--- ABOUT THIS EXERCISE ---
What you produce should match the records below precisely, except that images are removed.

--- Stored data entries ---
□ □ □ □ □ □ □

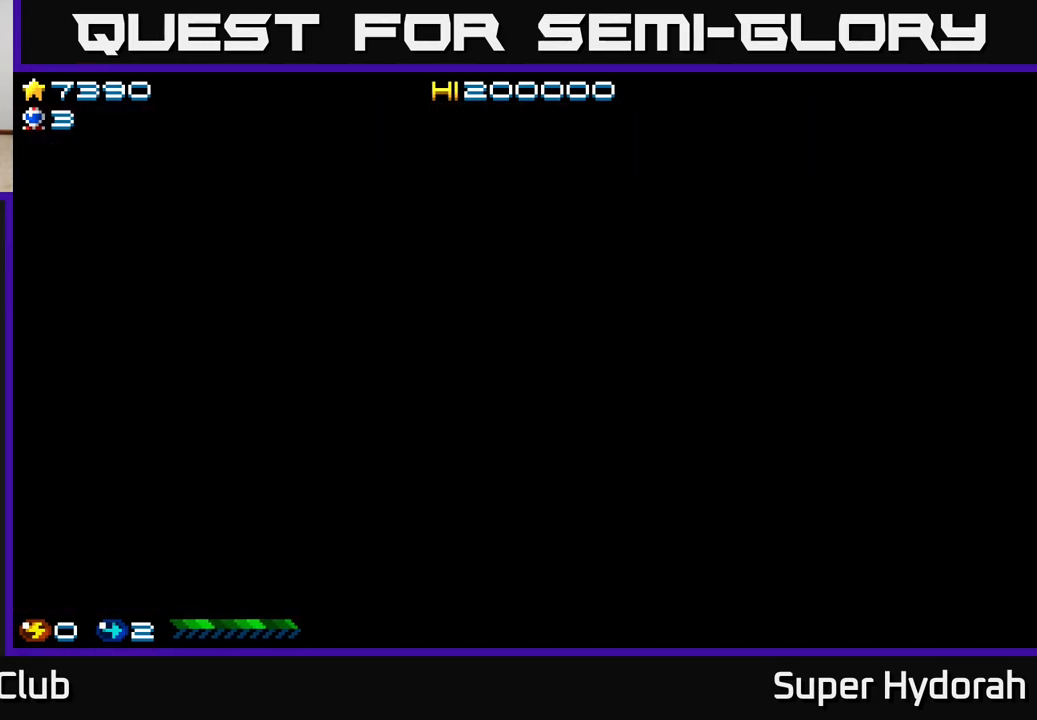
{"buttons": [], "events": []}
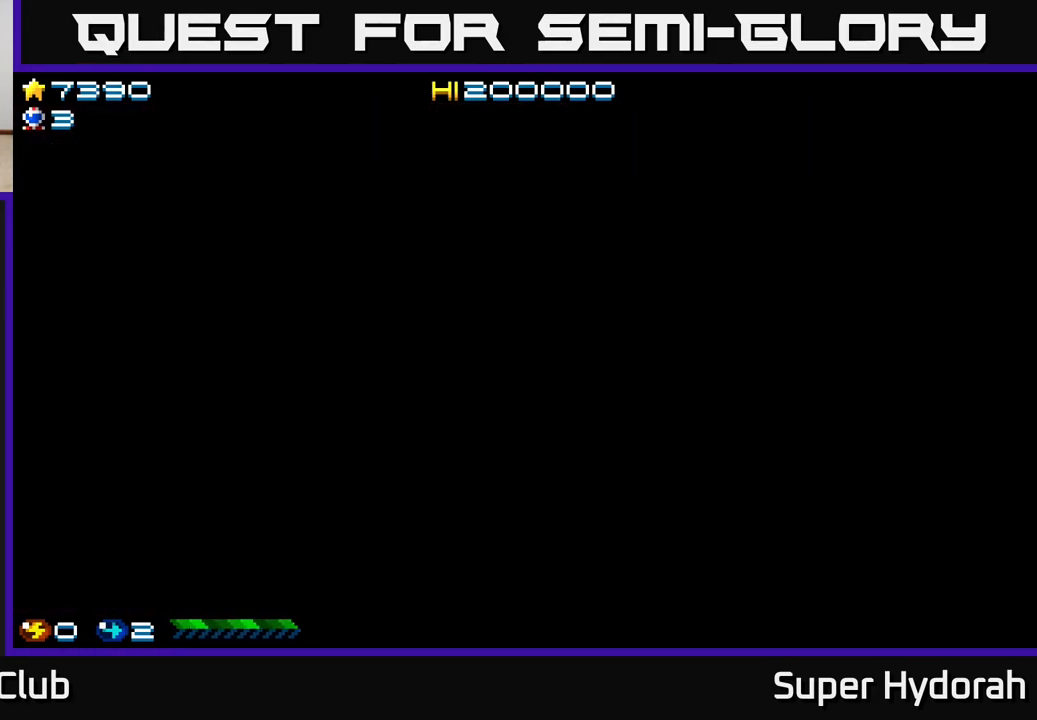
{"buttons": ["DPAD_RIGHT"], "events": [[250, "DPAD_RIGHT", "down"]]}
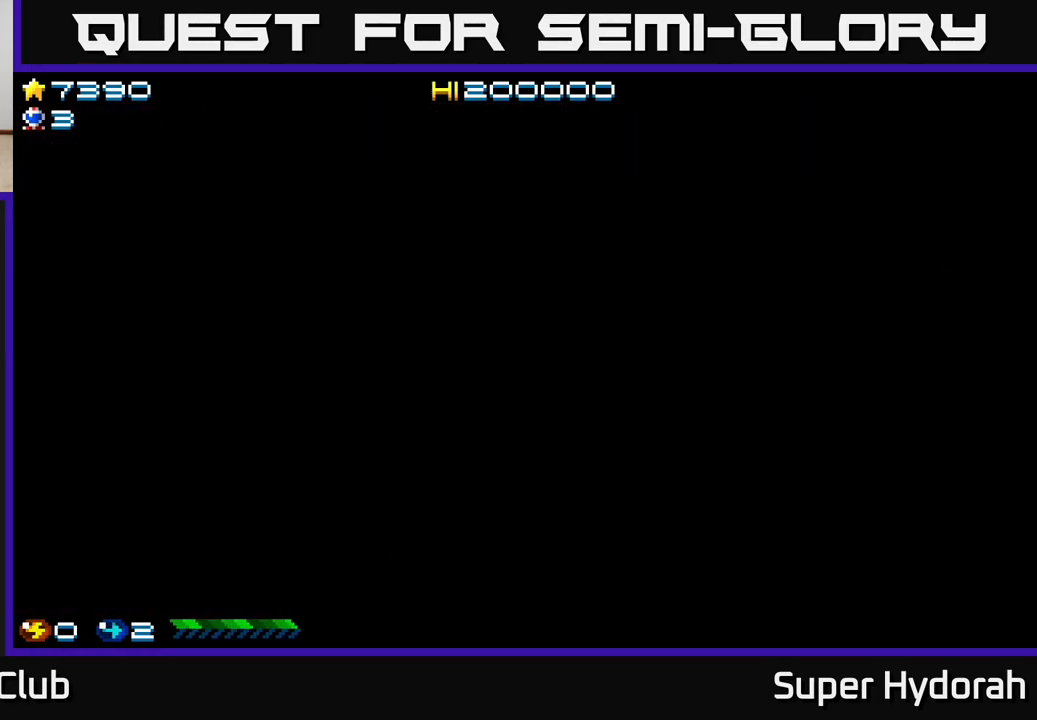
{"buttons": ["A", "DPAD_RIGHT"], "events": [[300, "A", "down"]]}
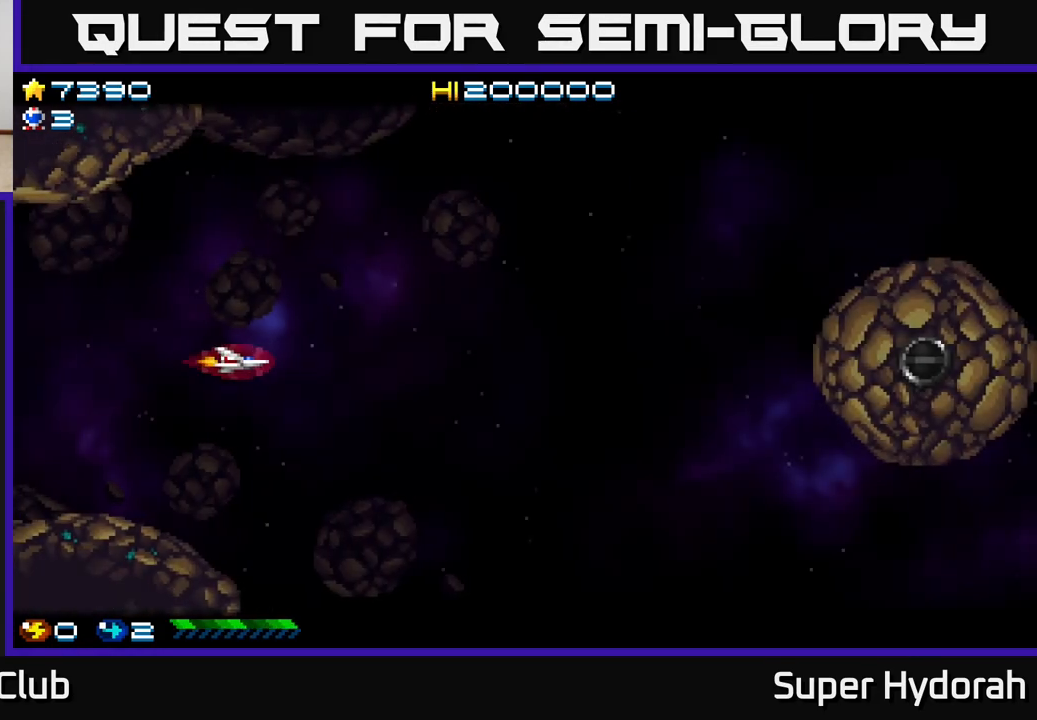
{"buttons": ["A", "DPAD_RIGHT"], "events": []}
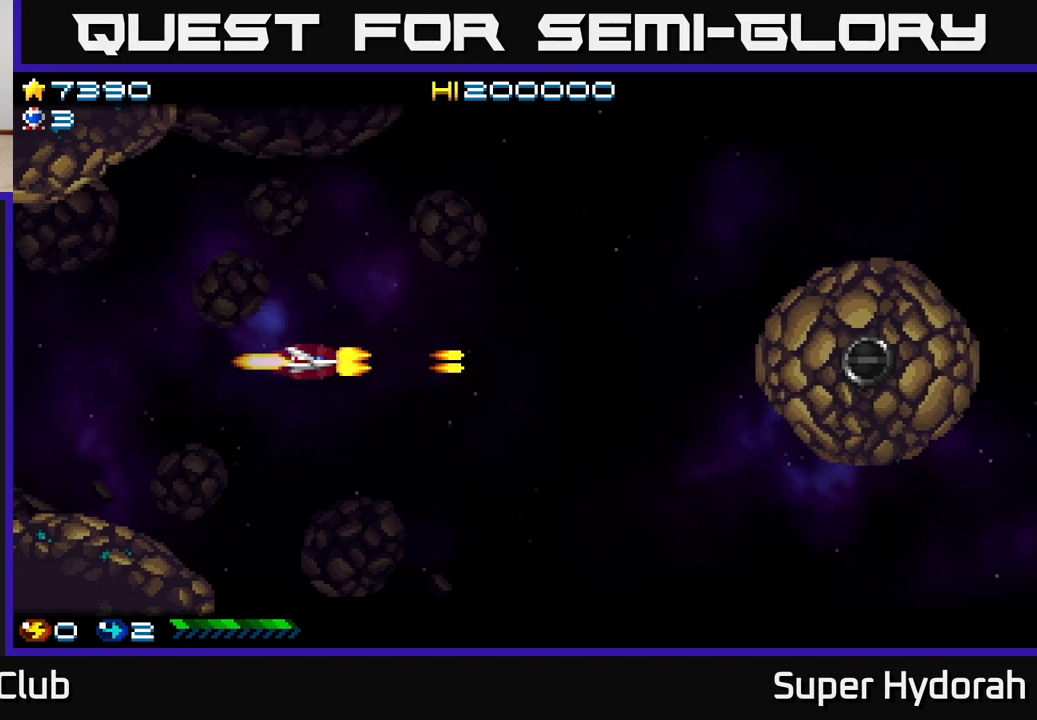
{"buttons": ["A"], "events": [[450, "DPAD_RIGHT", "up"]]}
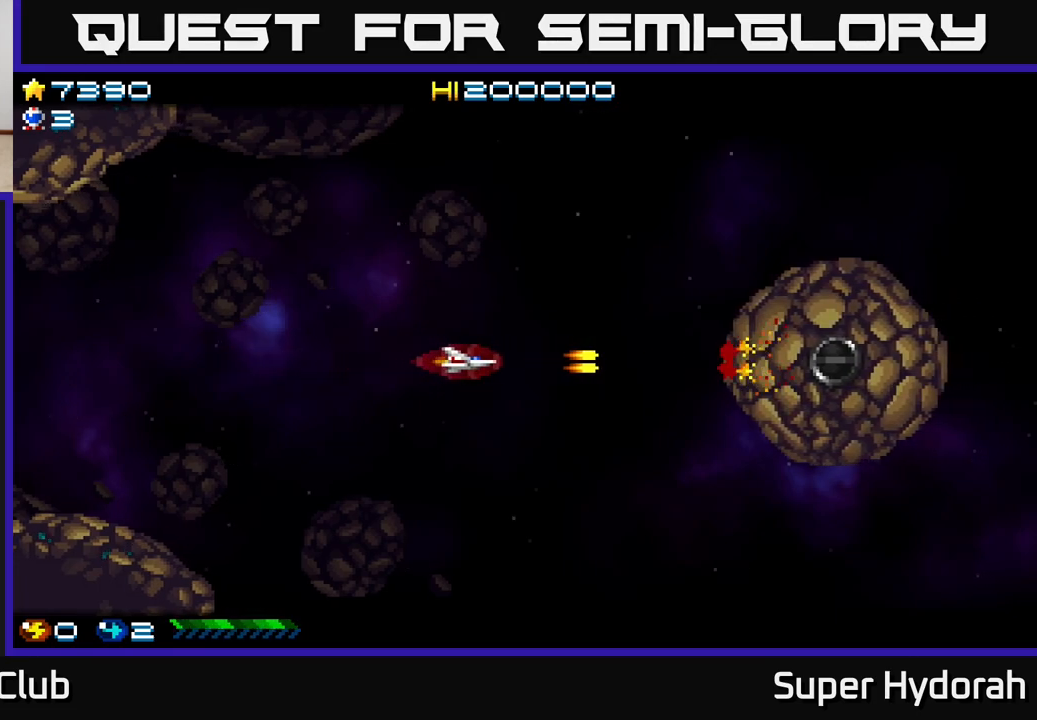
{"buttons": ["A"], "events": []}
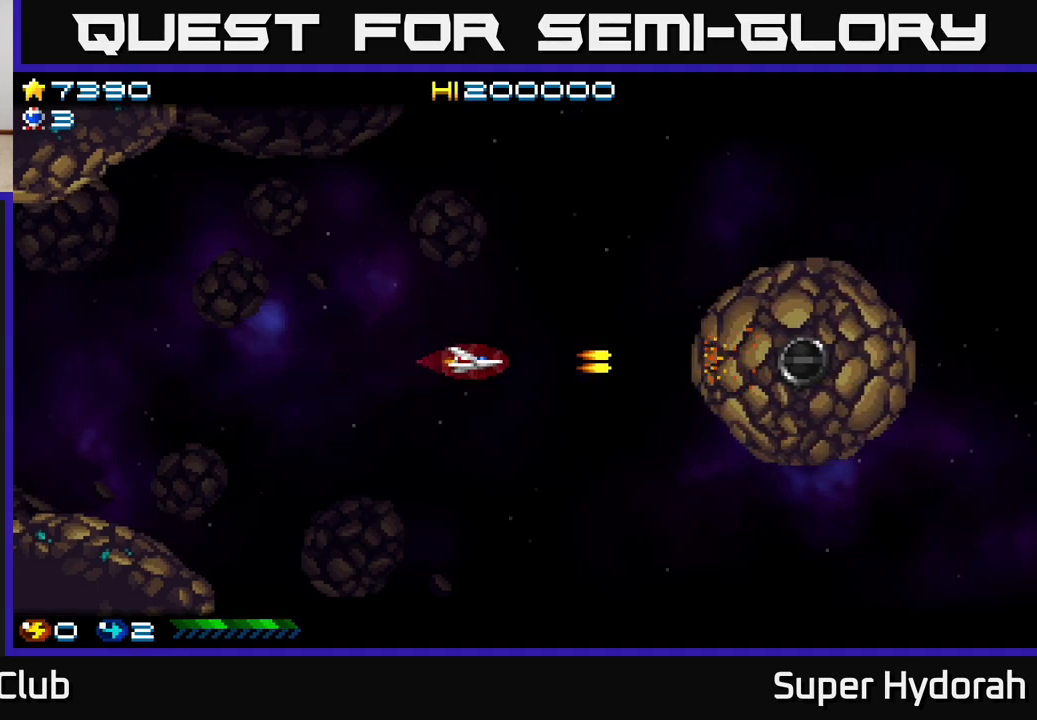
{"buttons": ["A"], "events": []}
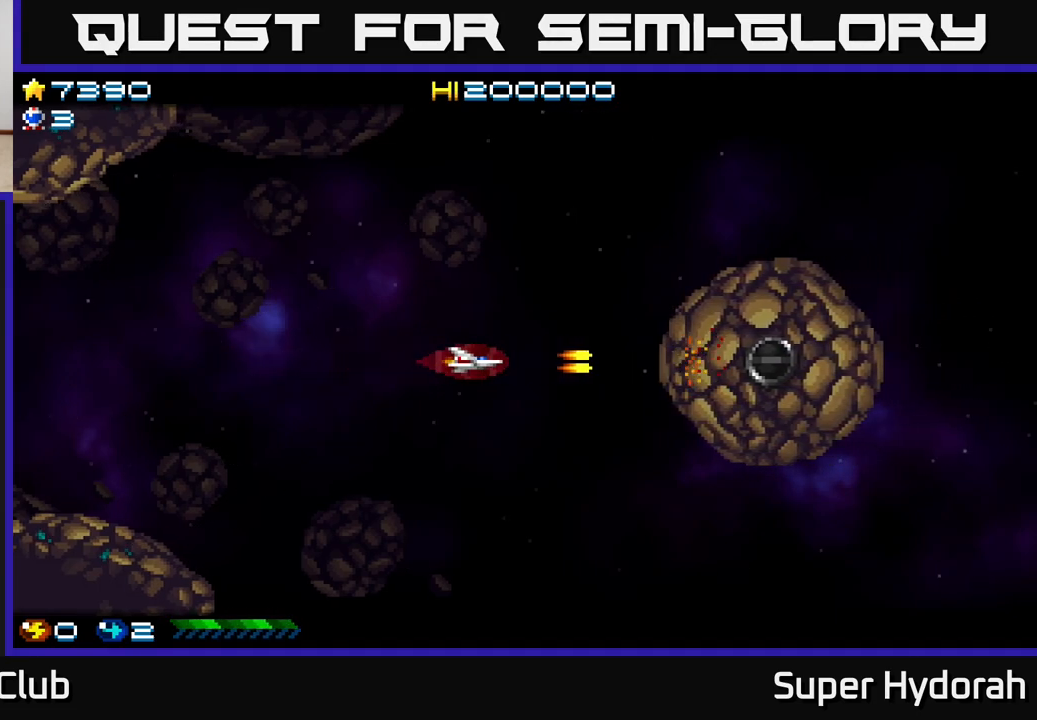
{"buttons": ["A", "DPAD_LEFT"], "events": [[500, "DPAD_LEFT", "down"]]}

□ □ □ □ □ □ □

--- ANSWER SECTION ---
{"buttons": [], "events": []}
{"buttons": ["DPAD_RIGHT"], "events": [[250, "DPAD_RIGHT", "down"]]}
{"buttons": ["A", "DPAD_RIGHT"], "events": [[300, "A", "down"]]}
{"buttons": ["A", "DPAD_RIGHT"], "events": []}
{"buttons": ["A"], "events": [[450, "DPAD_RIGHT", "up"]]}
{"buttons": ["A"], "events": []}
{"buttons": ["A"], "events": []}
{"buttons": ["A", "DPAD_LEFT"], "events": [[500, "DPAD_LEFT", "down"]]}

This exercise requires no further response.